The Burgeoning Kubernetes Scheduling System — Part 3: Binpack Scheduling That Supports Batch Jobs

By Wang Qingcan and Zhang Kai


The Burgeoning Kubernetes Scheduling System series presents our experiences, technical thinking, and implementation details to Kubernetes users and developers. We hope the articles can help you understand the powerful capabilities and future trends of the Kubernetes scheduling system.

The first two articles in this series are The Burgeoning Kubernetes Scheduling System — Part 1: Scheduling Framework and The Burgeoning Kubernetes Scheduling System — Part 2: Coscheduling and Gang Scheduling That Support Batch Jobs.

These two articles introduce the Kubernetes Scheduling Framework and the implementation of Coscheduling and Gang Scheduling policies by extending the Scheduling Framework, respectively. When dealing with the batch job in the cluster, we need to focus on resource utilization. In particular, GPU cards are too expensive to waste resources. This article describes how to use Binpack to reduce resource fragmentation and improve GPU utilization during batch job scheduling.

Why Binpack?

The resource scheduling policy of Kubernetes is LeastRequestedPriority by default. The least-consumed nodes are scheduled first, so the resources of the entire cluster are distributed evenly among all nodes. However, this scheduling policy often produces more resource fragments on a single node.
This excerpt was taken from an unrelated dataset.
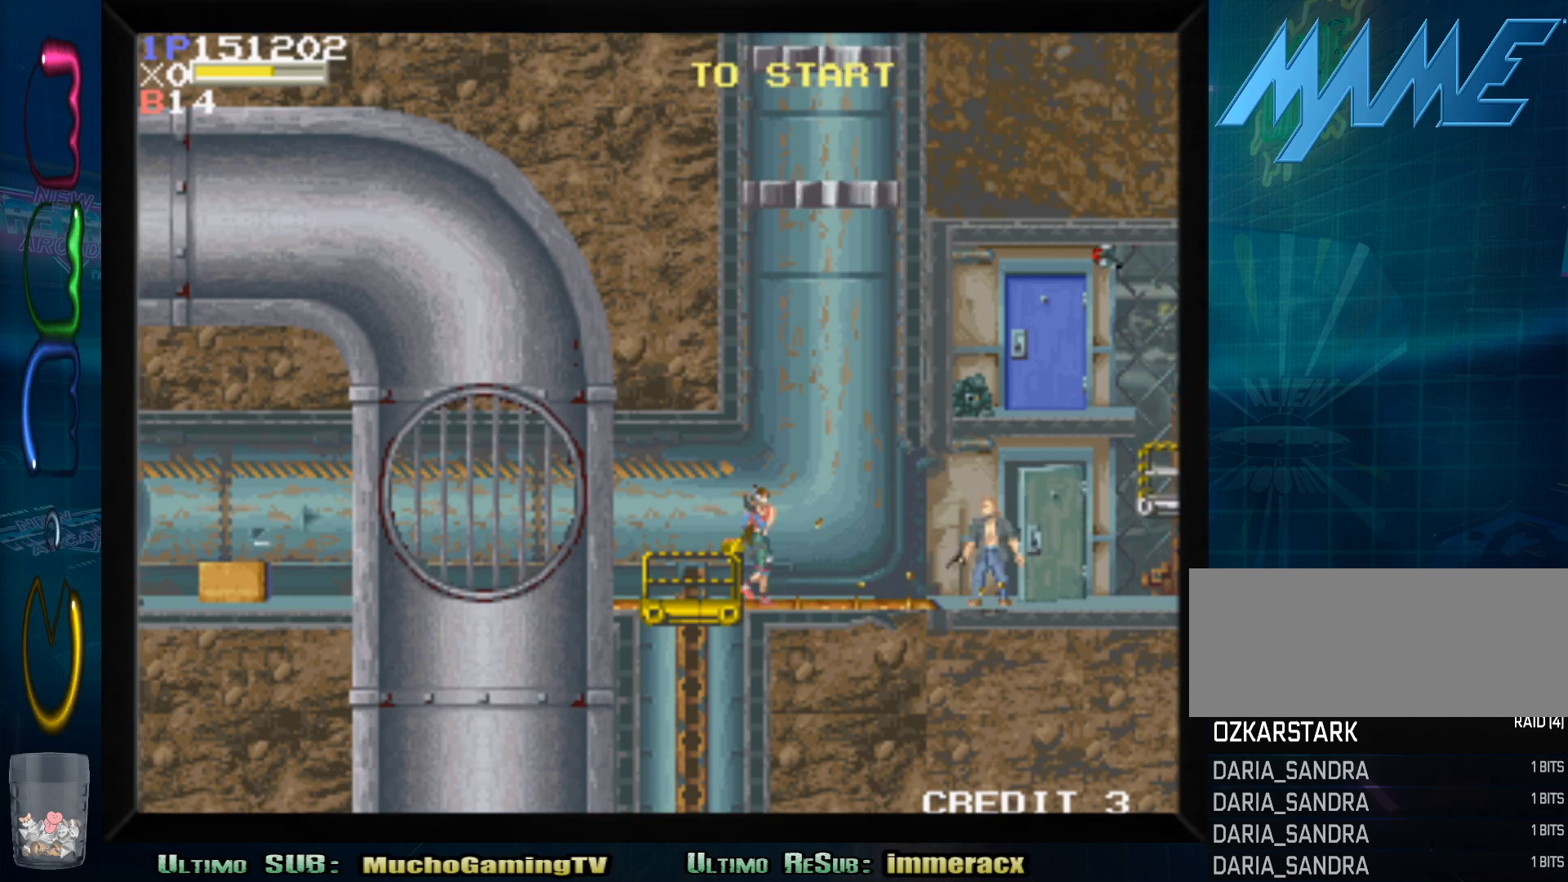
{"dt_ms": 500, "buttons": [], "left_stick": "down", "events": [[67, "SQUARE", "up"], [133, "SQUARE", "down"], [167, "left_stick", "down"], [200, "SQUARE", "up"], [283, "SQUARE", "down"], [350, "SQUARE", "up"], [433, "SQUARE", "down"], [500, "SQUARE", "up"]]}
The following is a simple example. As shown in the following figure, resources are used evenly among nodes. Each node uses three GPU cards with two nodes remaining on one GPU resource. At this time, a new job has applied for two GPUs and then is submitted to the scheduler. Due to insufficient resources, scheduling failure occurs.

As shown above, each node has one standby GPU, but it is out of service, leading to expensive resource waste. However, after using the Binpack resource scheduling policy, the resource fragmentation above is solved. Binpack fills the resources on the node first and then schedules the next node. A job that applies for two GPUs can be scheduled to a node successfully, which improves the resource usage of the cluster.

Implementation Method

Binpack implementation has been abstracted into the Score plug-in of Kubernetes Scheduler Framework (called RequestedToCapacityRatio.) It is used to score nodes in the preference phase according to self-defined configurations. The specific implementation can be divided into two parts, the constructing scoring function and scoring.

Constructing Scoring Function

The process of the constructing scoring function is simple. Users can define the score corresponding to different utilization rates to determine the decision-making process of scheduling.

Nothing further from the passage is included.